**Exercise directions:**
Would you please repeat the data that follows, exactly as it reads?

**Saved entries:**
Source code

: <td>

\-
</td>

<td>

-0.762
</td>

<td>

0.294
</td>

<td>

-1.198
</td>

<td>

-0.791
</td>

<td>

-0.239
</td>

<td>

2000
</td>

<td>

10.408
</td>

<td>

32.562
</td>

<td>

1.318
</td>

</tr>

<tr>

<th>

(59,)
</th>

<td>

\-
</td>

**Response to this exercise:**
Source code

: <td>

\-
</td>

<td>

-0.762
</td>

<td>

0.294
</td>

<td>

-1.198
</td>

<td>

-0.791
</td>

<td>

-0.239
</td>

<td>

2000
</td>

<td>

10.408
</td>

<td>

32.562
</td>

<td>

1.318
</td>

</tr>

<tr>

<th>

(59,)
</th>

<td>

\-
</td>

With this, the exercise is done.